* The task *
Put the lines below into a JSON list of strings, one string per line, and leave out any blank lines.

[Saved data entries]
* * * * * * * * *
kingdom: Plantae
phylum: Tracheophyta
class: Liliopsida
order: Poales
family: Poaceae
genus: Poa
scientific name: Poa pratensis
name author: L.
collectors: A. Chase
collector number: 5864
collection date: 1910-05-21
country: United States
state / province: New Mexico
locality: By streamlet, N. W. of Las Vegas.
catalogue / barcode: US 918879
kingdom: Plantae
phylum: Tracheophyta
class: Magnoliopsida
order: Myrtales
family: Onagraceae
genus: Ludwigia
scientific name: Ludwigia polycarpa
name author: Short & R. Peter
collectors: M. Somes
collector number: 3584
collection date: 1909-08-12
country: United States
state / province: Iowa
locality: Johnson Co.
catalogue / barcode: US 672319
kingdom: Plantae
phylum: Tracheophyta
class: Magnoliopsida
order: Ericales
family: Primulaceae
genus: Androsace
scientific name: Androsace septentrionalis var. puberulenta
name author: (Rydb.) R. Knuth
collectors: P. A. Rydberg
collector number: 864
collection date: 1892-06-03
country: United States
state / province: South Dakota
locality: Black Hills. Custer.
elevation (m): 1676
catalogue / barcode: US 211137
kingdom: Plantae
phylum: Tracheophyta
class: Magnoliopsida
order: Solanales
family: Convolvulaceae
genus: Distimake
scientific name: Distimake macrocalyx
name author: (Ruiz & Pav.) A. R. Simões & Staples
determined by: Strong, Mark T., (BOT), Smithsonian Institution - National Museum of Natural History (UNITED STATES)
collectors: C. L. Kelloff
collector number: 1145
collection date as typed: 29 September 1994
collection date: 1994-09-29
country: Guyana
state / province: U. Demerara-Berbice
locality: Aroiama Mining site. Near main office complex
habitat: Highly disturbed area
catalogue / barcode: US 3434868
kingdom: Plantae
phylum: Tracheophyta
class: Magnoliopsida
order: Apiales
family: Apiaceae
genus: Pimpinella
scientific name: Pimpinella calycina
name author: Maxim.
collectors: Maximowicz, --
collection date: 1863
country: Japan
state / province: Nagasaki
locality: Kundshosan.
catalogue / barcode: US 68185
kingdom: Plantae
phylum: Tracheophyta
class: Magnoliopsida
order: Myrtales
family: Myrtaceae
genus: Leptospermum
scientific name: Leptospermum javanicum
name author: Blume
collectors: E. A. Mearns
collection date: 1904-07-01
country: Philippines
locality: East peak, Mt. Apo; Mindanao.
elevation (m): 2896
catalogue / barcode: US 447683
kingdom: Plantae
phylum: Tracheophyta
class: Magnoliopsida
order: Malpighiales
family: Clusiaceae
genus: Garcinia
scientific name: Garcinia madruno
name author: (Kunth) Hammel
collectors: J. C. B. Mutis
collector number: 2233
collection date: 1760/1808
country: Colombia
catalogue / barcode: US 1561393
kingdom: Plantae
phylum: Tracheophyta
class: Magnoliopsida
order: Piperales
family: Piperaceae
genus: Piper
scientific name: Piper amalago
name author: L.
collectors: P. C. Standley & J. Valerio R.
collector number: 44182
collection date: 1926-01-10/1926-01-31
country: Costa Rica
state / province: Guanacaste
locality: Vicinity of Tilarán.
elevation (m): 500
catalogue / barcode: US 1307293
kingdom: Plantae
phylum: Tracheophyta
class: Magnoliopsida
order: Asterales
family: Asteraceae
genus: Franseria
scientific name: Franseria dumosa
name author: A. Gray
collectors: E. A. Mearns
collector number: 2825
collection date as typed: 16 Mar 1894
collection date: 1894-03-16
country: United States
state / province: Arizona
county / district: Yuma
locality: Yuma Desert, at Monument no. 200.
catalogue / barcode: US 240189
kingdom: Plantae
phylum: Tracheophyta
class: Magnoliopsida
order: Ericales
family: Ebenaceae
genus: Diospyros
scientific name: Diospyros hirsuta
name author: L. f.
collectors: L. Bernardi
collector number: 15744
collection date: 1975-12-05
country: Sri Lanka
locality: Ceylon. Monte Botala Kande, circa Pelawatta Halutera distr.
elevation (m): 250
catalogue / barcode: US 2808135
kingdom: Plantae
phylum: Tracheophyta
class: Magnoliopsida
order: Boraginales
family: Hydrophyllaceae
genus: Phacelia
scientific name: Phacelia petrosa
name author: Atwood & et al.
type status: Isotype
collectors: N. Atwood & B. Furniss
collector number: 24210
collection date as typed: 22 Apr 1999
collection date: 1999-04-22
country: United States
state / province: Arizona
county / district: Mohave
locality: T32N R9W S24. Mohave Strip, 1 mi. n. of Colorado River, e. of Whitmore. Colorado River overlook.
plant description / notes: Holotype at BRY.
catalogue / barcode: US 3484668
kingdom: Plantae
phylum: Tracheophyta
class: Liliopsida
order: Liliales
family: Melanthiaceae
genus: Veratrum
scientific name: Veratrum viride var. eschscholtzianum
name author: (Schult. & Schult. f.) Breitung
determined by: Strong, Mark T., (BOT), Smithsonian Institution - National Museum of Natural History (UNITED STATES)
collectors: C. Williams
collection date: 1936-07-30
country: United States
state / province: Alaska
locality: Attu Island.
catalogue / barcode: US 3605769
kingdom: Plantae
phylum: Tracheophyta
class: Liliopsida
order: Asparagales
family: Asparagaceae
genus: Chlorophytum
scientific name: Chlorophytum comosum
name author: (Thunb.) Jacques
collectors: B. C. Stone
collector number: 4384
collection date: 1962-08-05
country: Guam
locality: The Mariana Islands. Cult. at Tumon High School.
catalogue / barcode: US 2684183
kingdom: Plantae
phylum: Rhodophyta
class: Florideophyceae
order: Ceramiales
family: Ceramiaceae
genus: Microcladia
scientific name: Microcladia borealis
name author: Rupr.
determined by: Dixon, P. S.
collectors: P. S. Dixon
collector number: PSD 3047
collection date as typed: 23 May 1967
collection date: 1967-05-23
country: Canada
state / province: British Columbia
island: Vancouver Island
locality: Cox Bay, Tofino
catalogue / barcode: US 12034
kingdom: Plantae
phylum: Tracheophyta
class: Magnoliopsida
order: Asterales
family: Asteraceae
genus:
* * * * * * * * *
* Exercise solution *
[
  "kingdom: Plantae",
  "phylum: Tracheophyta",
  "class: Liliopsida",
  "order: Poales",
  "family: Poaceae",
  "genus: Poa",
  "scientific name: Poa pratensis",
  "name author: L.",
  "collectors: A. Chase",
  "collector number: 5864",
  "collection date: 1910-05-21",
  "country: United States",
  "state / province: New Mexico",
  "locality: By streamlet, N. W. of Las Vegas.",
  "catalogue / barcode: US 918879",
  "kingdom: Plantae",
  "phylum: Tracheophyta",
  "class: Magnoliopsida",
  "order: Myrtales",
  "family: Onagraceae",
  "genus: Ludwigia",
  "scientific name: Ludwigia polycarpa",
  "name author: Short & R. Peter",
  "collectors: M. Somes",
  "collector number: 3584",
  "collection date: 1909-08-12",
  "country: United States",
  "state / province: Iowa",
  "locality: Johnson Co.",
  "catalogue / barcode: US 672319",
  "kingdom: Plantae",
  "phylum: Tracheophyta",
  "class: Magnoliopsida",
  "order: Ericales",
  "family: Primulaceae",
  "genus: Androsace",
  "scientific name: Androsace septentrionalis var. puberulenta",
  "name author: (Rydb.) R. Knuth",
  "collectors: P. A. Rydberg",
  "collector number: 864",
  "collection date: 1892-06-03",
  "country: United States",
  "state / province: South Dakota",
  "locality: Black Hills. Custer.",
  "elevation (m): 1676",
  "catalogue / barcode: US 211137",
  "kingdom: Plantae",
  "phylum: Tracheophyta",
  "class: Magnoliopsida",
  "order: Solanales",
  "family: Convolvulaceae",
  "genus: Distimake",
  "scientific name: Distimake macrocalyx",
  "name author: (Ruiz & Pav.) A. R. Simões & Staples",
  "determined by: Strong, Mark T., (BOT), Smithsonian Institution - National Museum of Natural History (UNITED STATES)",
  "collectors: C. L. Kelloff",
  "collector number: 1145",
  "collection date as typed: 29 September 1994",
  "collection date: 1994-09-29",
  "country: Guyana",
  "state / province: U. Demerara-Berbice",
  "locality: Aroiama Mining site. Near main office complex",
  "habitat: Highly disturbed area",
  "catalogue / barcode: US 3434868",
  "kingdom: Plantae",
  "phylum: Tracheophyta",
  "class: Magnoliopsida",
  "order: Apiales",
  "family: Apiaceae",
  "genus: Pimpinella",
  "scientific name: Pimpinella calycina",
  "name author: Maxim.",
  "collectors: Maximowicz, --",
  "collection date: 1863",
  "country: Japan",
  "state / province: Nagasaki",
  "locality: Kundshosan.",
  "catalogue / barcode: US 68185",
  "kingdom: Plantae",
  "phylum: Tracheophyta",
  "class: Magnoliopsida",
  "order: Myrtales",
  "family: Myrtaceae",
  "genus: Leptospermum",
  "scientific name: Leptospermum javanicum",
  "name author: Blume",
  "collectors: E. A. Mearns",
  "collection date: 1904-07-01",
  "country: Philippines",
  "locality: East peak, Mt. Apo; Mindanao.",
  "elevation (m): 2896",
  "catalogue / barcode: US 447683",
  "kingdom: Plantae",
  "phylum: Tracheophyta",
  "class: Magnoliopsida",
  "order: Malpighiales",
  "family: Clusiaceae",
  "genus: Garcinia",
  "scientific name: Garcinia madruno",
  "name author: (Kunth) Hammel",
  "collectors: J. C. B. Mutis",
  "collector number: 2233",
  "collection date: 1760/1808",
  "country: Colombia",
  "catalogue / barcode: US 1561393",
  "kingdom: Plantae",
  "phylum: Tracheophyta",
  "class: Magnoliopsida",
  "order: Piperales",
  "family: Piperaceae",
  "genus: Piper",
  "scientific name: Piper amalago",
  "name author: L.",
  "collectors: P. C. Standley & J. Valerio R.",
  "collector number: 44182",
  "collection date: 1926-01-10/1926-01-31",
  "country: Costa Rica",
  "state / province: Guanacaste",
  "locality: Vicinity of Tilarán.",
  "elevation (m): 500",
  "catalogue / barcode: US 1307293",
  "kingdom: Plantae",
  "phylum: Tracheophyta",
  "class: Magnoliopsida",
  "order: Asterales",
  "family: Asteraceae",
  "genus: Franseria",
  "scientific name: Franseria dumosa",
  "name author: A. Gray",
  "collectors: E. A. Mearns",
  "collector number: 2825",
  "collection date as typed: 16 Mar 1894",
  "collection date: 1894-03-16",
  "country: United States",
  "state / province: Arizona",
  "county / district: Yuma",
  "locality: Yuma Desert, at Monument no. 200.",
  "catalogue / barcode: US 240189",
  "kingdom: Plantae",
  "phylum: Tracheophyta",
  "class: Magnoliopsida",
  "order: Ericales",
  "family: Ebenaceae",
  "genus: Diospyros",
  "scientific name: Diospyros hirsuta",
  "name author: L. f.",
  "collectors: L. Bernardi",
  "collector number: 15744",
  "collection date: 1975-12-05",
  "country: Sri Lanka",
  "locality: Ceylon. Monte Botala Kande, circa Pelawatta Halutera distr.",
  "elevation (m): 250",
  "catalogue / barcode: US 2808135",
  "kingdom: Plantae",
  "phylum: Tracheophyta",
  "class: Magnoliopsida",
  "order: Boraginales",
  "family: Hydrophyllaceae",
  "genus: Phacelia",
  "scientific name: Phacelia petrosa",
  "name author: Atwood & et al.",
  "type status: Isotype",
  "collectors: N. Atwood & B. Furniss",
  "collector number: 24210",
  "collection date as typed: 22 Apr 1999",
  "collection date: 1999-04-22",
  "country: United States",
  "state / province: Arizona",
  "county / district: Mohave",
  "locality: T32N R9W S24. Mohave Strip, 1 mi. n. of Colorado River, e. of Whitmore. Colorado River overlook.",
  "plant description / notes: Holotype at BRY.",
  "catalogue / barcode: US 3484668",
  "kingdom: Plantae",
  "phylum: Tracheophyta",
  "class: Liliopsida",
  "order: Liliales",
  "family: Melanthiaceae",
  "genus: Veratrum",
  "scientific name: Veratrum viride var. eschscholtzianum",
  "name author: (Schult. & Schult. f.) Breitung",
  "determined by: Strong, Mark T., (BOT), Smithsonian Institution - National Museum of Natural History (UNITED STATES)",
  "collectors: C. Williams",
  "collection date: 1936-07-30",
  "country: United States",
  "state / province: Alaska",
  "locality: Attu Island.",
  "catalogue / barcode: US 3605769",
  "kingdom: Plantae",
  "phylum: Tracheophyta",
  "class: Liliopsida",
  "order: Asparagales",
  "family: Asparagaceae",
  "genus: Chlorophytum",
  "scientific name: Chlorophytum comosum",
  "name author: (Thunb.) Jacques",
  "collectors: B. C. Stone",
  "collector number: 4384",
  "collection date: 1962-08-05",
  "country: Guam",
  "locality: The Mariana Islands. Cult. at Tumon High School.",
  "catalogue / barcode: US 2684183",
  "kingdom: Plantae",
  "phylum: Rhodophyta",
  "class: Florideophyceae",
  "order: Ceramiales",
  "family: Ceramiaceae",
  "genus: Microcladia",
  "scientific name: Microcladia borealis",
  "name author: Rupr.",
  "determined by: Dixon, P. S.",
  "collectors: P. S. Dixon",
  "collector number: PSD 3047",
  "collection date as typed: 23 May 1967",
  "collection date: 1967-05-23",
  "country: Canada",
  "state / province: British Columbia",
  "island: Vancouver Island",
  "locality: Cox Bay, Tofino",
  "catalogue / barcode: US 12034",
  "kingdom: Plantae",
  "phylum: Tracheophyta",
  "class: Magnoliopsida",
  "order: Asterales",
  "family: Asteraceae",
  "genus:"
]